Lead researcher Duncan Wass, a professor of catalysis, explained: ‘We took inspiration from the human body.

‘We've not evolved to withstand any damage - if we were like that we'd have a skin as thick as a rhinoceros - but if we do get damaged, we bleed, and it scabs and heals.

‘We just put that same sort of function into a synthetic material: let's have something that can heal itself.’

The team has spent three years working on the technology and is planning to bring it to market ‘in the very near future,’ with interest from L’Oreal already.

Professor Wass added: ‘We're definitely getting to the stage where in the next five or 10 years we're going to see things like mobile phone screens that can heal themselves if they crack.’

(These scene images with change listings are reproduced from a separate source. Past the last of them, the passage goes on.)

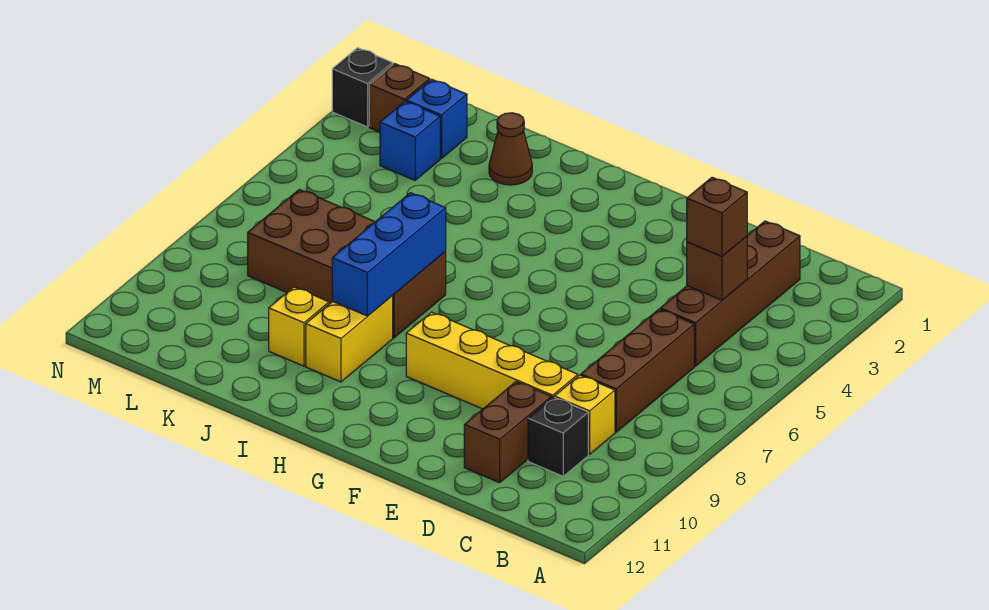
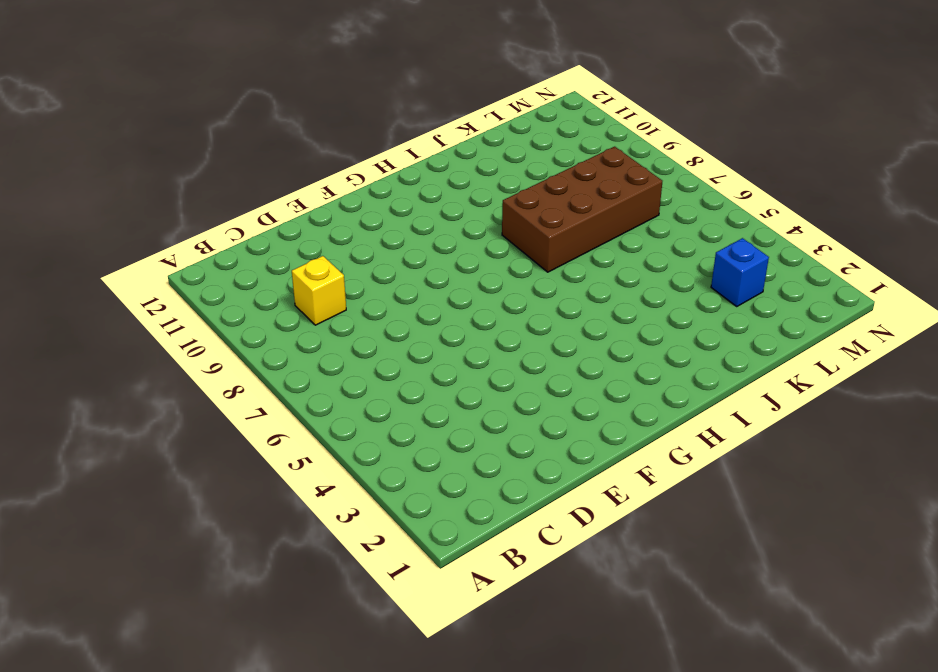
none -> brown 1x4 brick [660,221,800,366]
none -> brown 1x3 brick [581,309,694,432]
none -> black 1x1 brick [528,397,588,476]

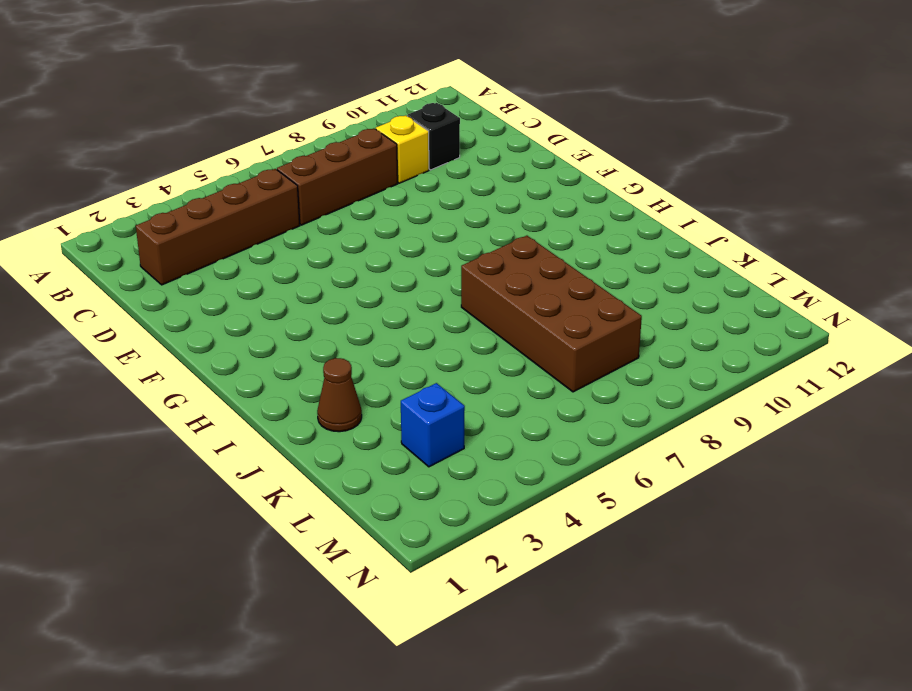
none -> yellow 1x4 brick [406,312,578,409]
none -> brown 1x2 brick [464,382,551,483]
none -> yellow 1x2 brick [306,296,393,382]

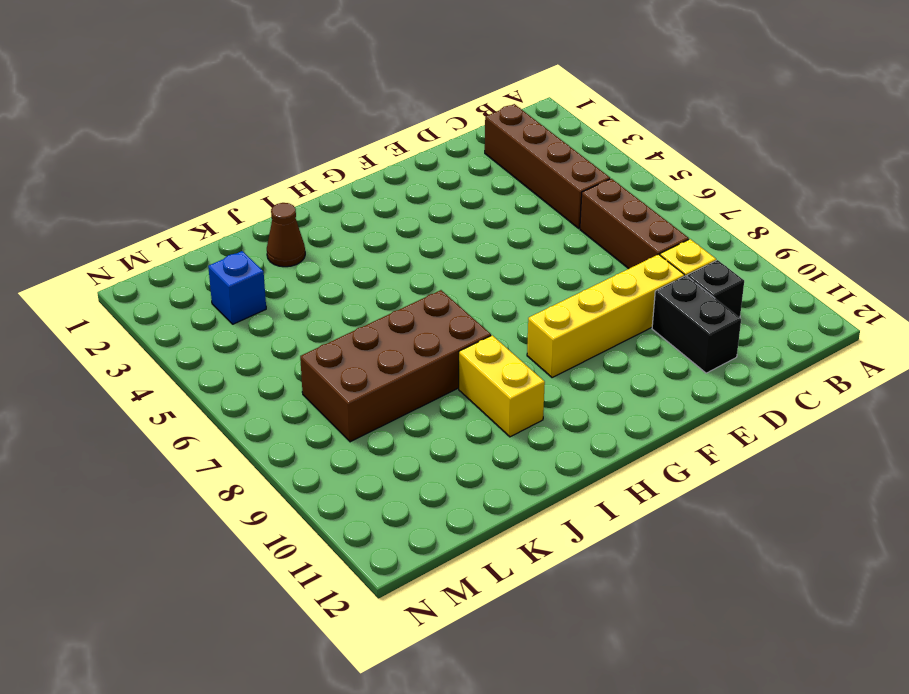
black 1x2 brick [652,276,741,373] -> brown 1x2 brick [464,382,551,483]
none -> yellow 1x1 brick [269,287,329,366]
none -> blue 1x1 brick [406,79,467,158]
none -> brown 1x1 brick [369,64,430,132]

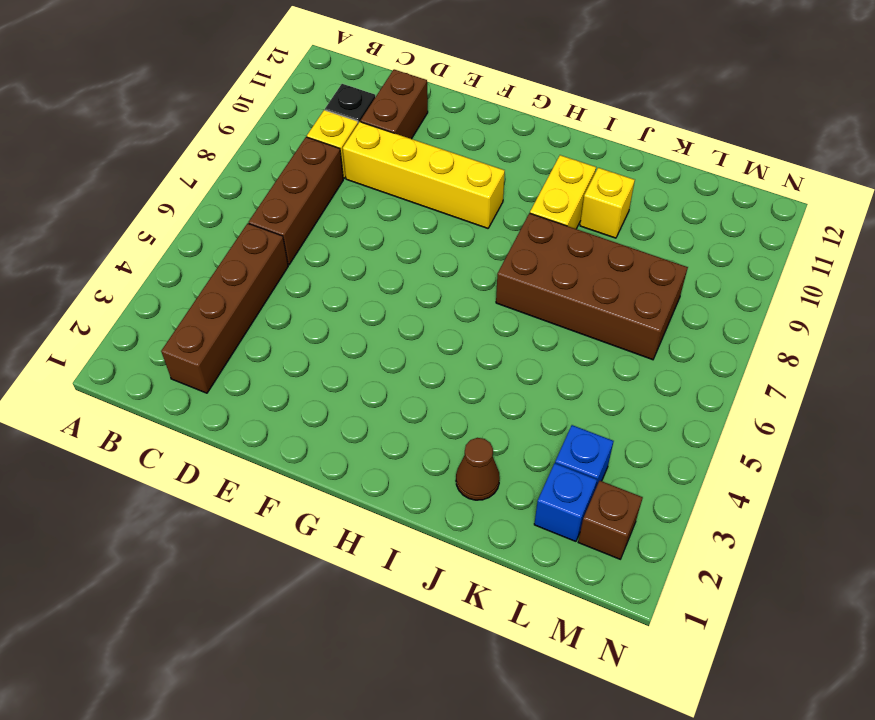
none -> black 1x1 brick [332,48,393,127]
none -> brown 1x1 brick [687,236,747,300]
none -> blue 1x3 brick [332,193,446,316]

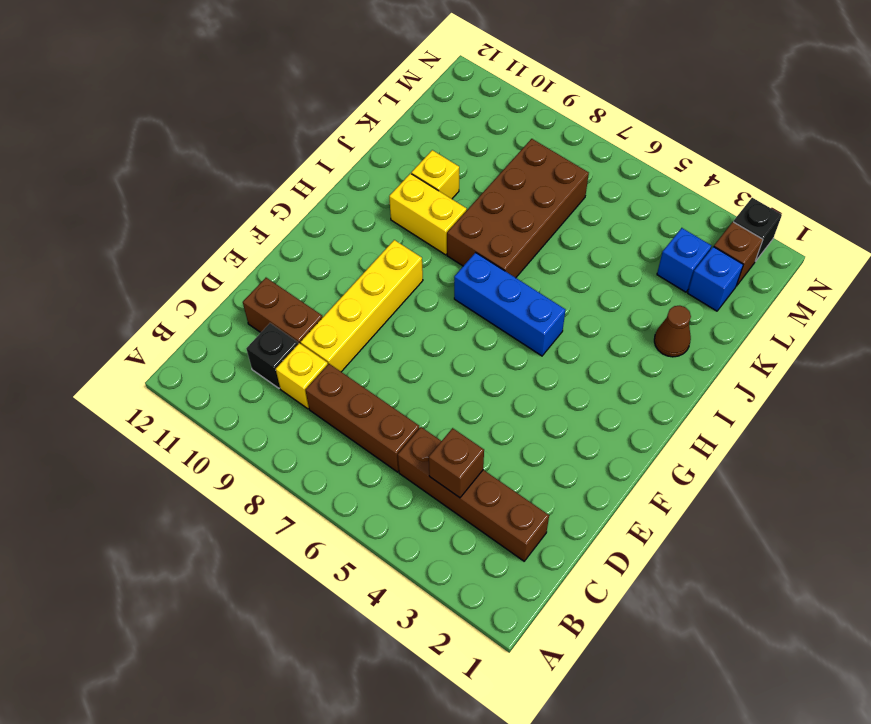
blue 1x3 brick [454,253,566,356] -> blue 1x3 brick moved to [332,193,446,316]
none -> brown 1x1 brick [687,177,747,256]

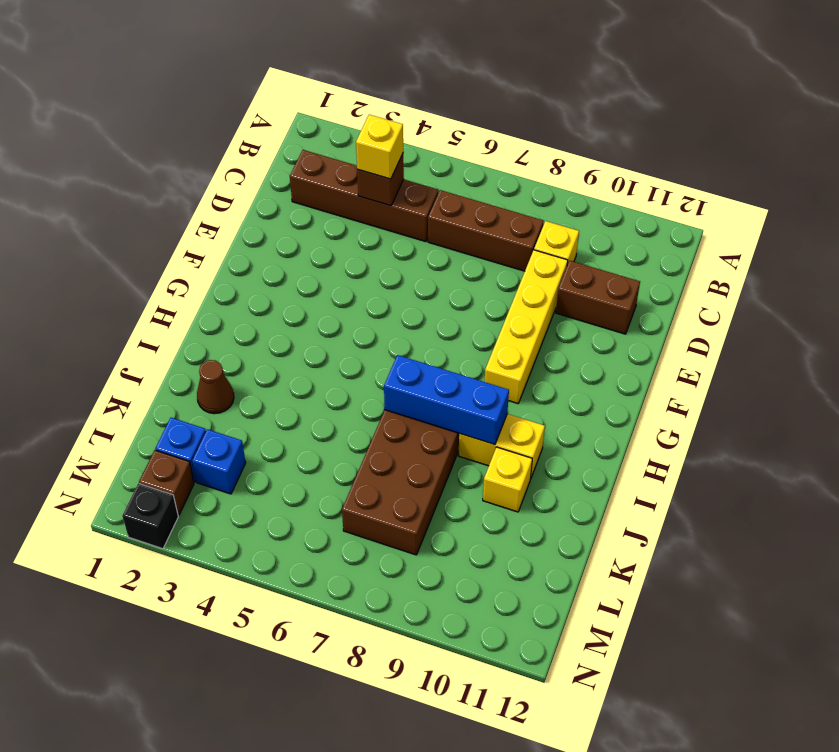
yellow 1x1 brick [356,115,403,179] -> brown 1x1 brick [687,177,747,256]
none -> black 1x1 brick [528,397,588,476]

The compound could also be used to make  hardy nail polish (stock image right) where chips are automatically repaired

The compound could also be used to make hardy nail polish (stock image right) where chips are automatically repaired

The research was presented for the first time at the Royal Society’s ‘Catalysis Improving Society’ conference.

Self-healing technology first emerged in 2001, when researchers at the University of Illinois in the US created a plastic that could repair itself and there are ongoing studies into healing concrete.

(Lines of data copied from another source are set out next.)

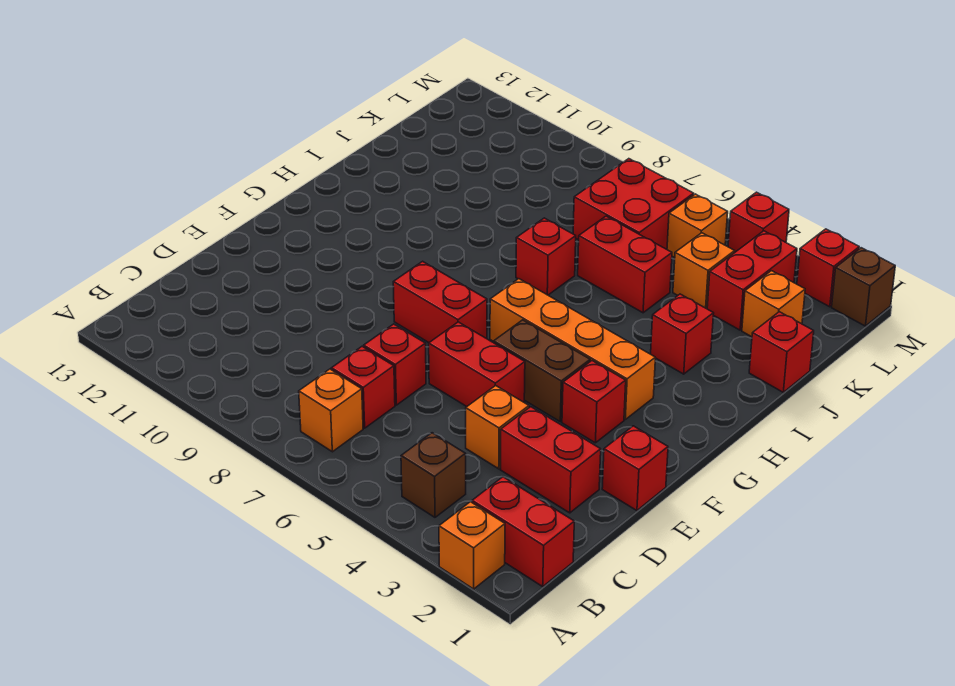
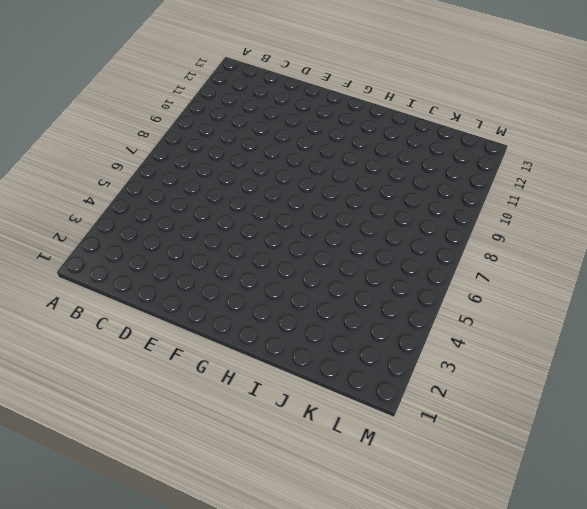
none -> orange 1x1 brick [439,502,505,589]
none -> red 1x2 brick [472,477,574,586]
none -> brown 1x1 brick [401,433,466,517]

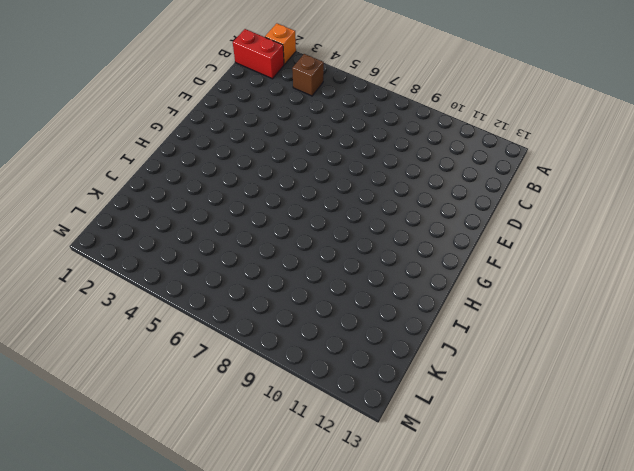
none -> orange 1x1 brick [299,369,363,452]
none -> red 1x1 brick [331,347,395,428]
none -> red 1x2 brick [500,407,601,513]

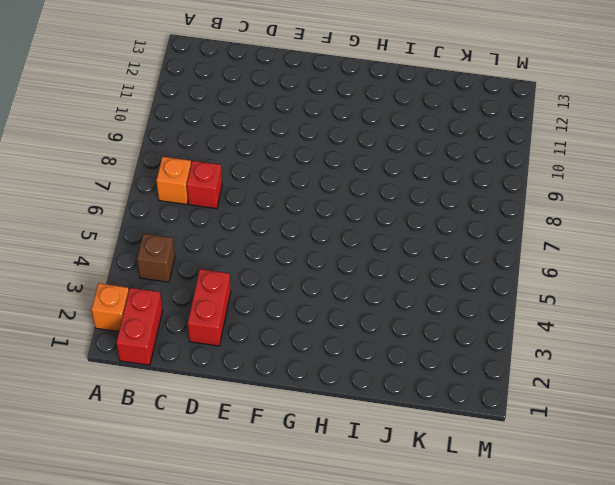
none -> orange 1x1 brick [466,386,529,469]
none -> red 1x1 brick [364,324,426,405]
none -> red 1x1 brick [602,426,668,511]

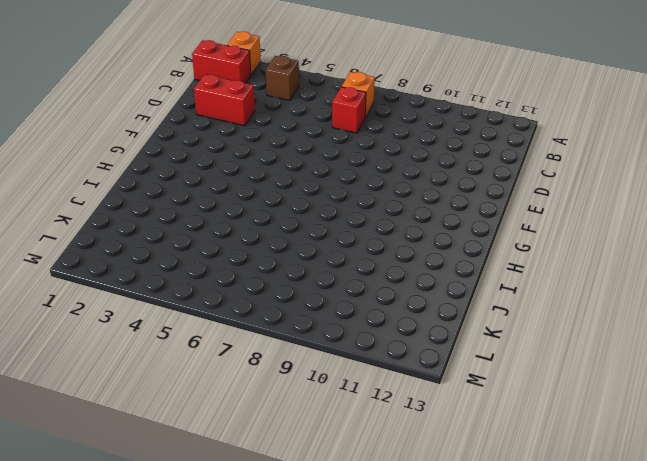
none -> orange 1x1 brick [466,386,529,469]
none -> red 1x1 brick [364,324,426,405]
none -> red 1x1 brick [602,426,668,511]

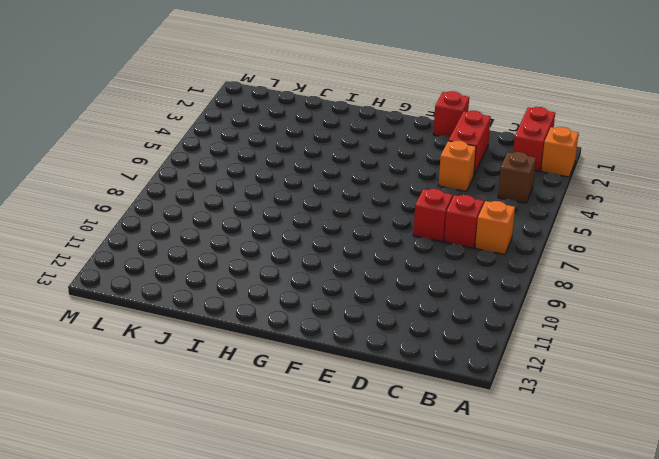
none -> red 1x2 brick [429,322,525,407]
none -> red 1x1 brick [562,361,626,443]
none -> brown 1x2 brick [494,320,590,422]

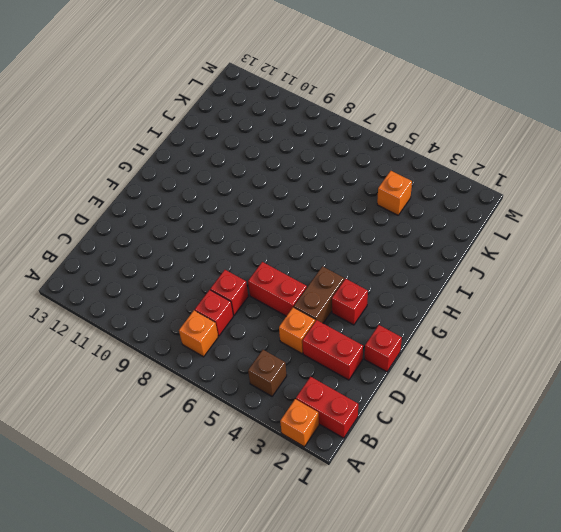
brown 1x2 brick [294,266,344,323] -> brown 1x2 brick turned to [494,320,590,422]
none -> red 1x2 brick [393,261,487,343]
none -> orange 1x4 brick [490,279,655,419]
none -> red 1x1 brick [651,294,714,374]

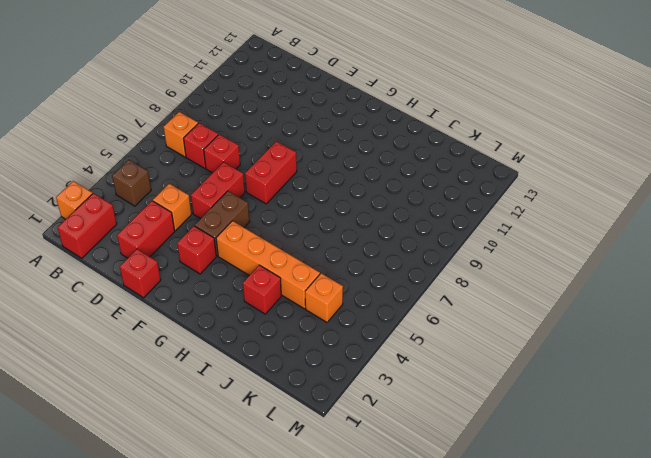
orange 1x4 brick [216,221,320,309] -> orange 1x4 brick turned to [490,279,655,419]
none -> red 1x1 brick [516,218,576,295]
none -> red 1x1 brick [749,312,814,392]
none -> red 1x2 brick [578,216,672,313]

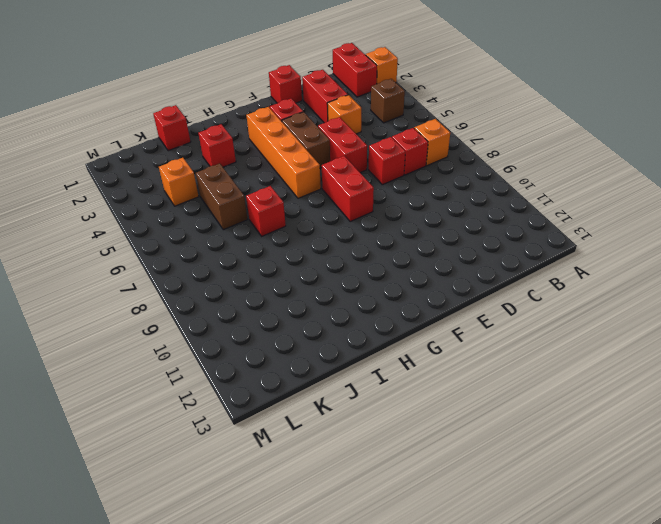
brown 1x2 brick [196,164,248,230] -> red 1x2 brick [578,216,672,313]
none -> orange 1x1 brick [742,271,805,337]
none -> red 1x2 brick [707,231,797,330]
none -> red 2x2 brick [573,159,694,249]

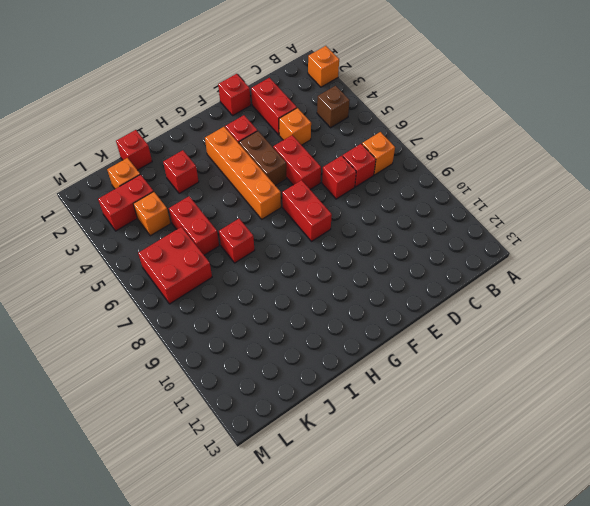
none -> red 1x2 brick [472,477,574,586]
none -> orange 1x1 brick [667,194,728,258]
none -> brown 1x1 brick [832,248,895,326]

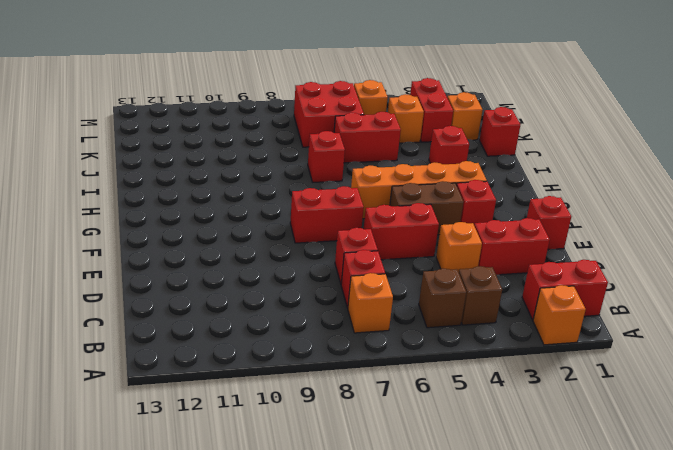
brown 1x1 brick [419,269,466,328] -> brown 1x1 brick moved to [832,248,895,326]
none -> red 1x1 brick [797,229,859,307]
none -> red 1x1 brick [728,192,789,252]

The University of Illinois team created a polymer in 2014 that they showed can fix holes of up to three centimetres.

As well as helping to save lives, self-healing technology could also make safety checks by airlines become much cheaper to carry out. 

Elsewhere, using a type of bacteria typically found near active volcanoes, researchers from Delft University mixed the bio material into the concrete along with calcium lactate. 

When cracks in the concrete appear, and water enters them, the water 'awakens' the bacteria. 

Once active, the bacteria 'eat' the calcium lactate and secrete limestone which closes the cracks. A stock image of a pot hole is shown.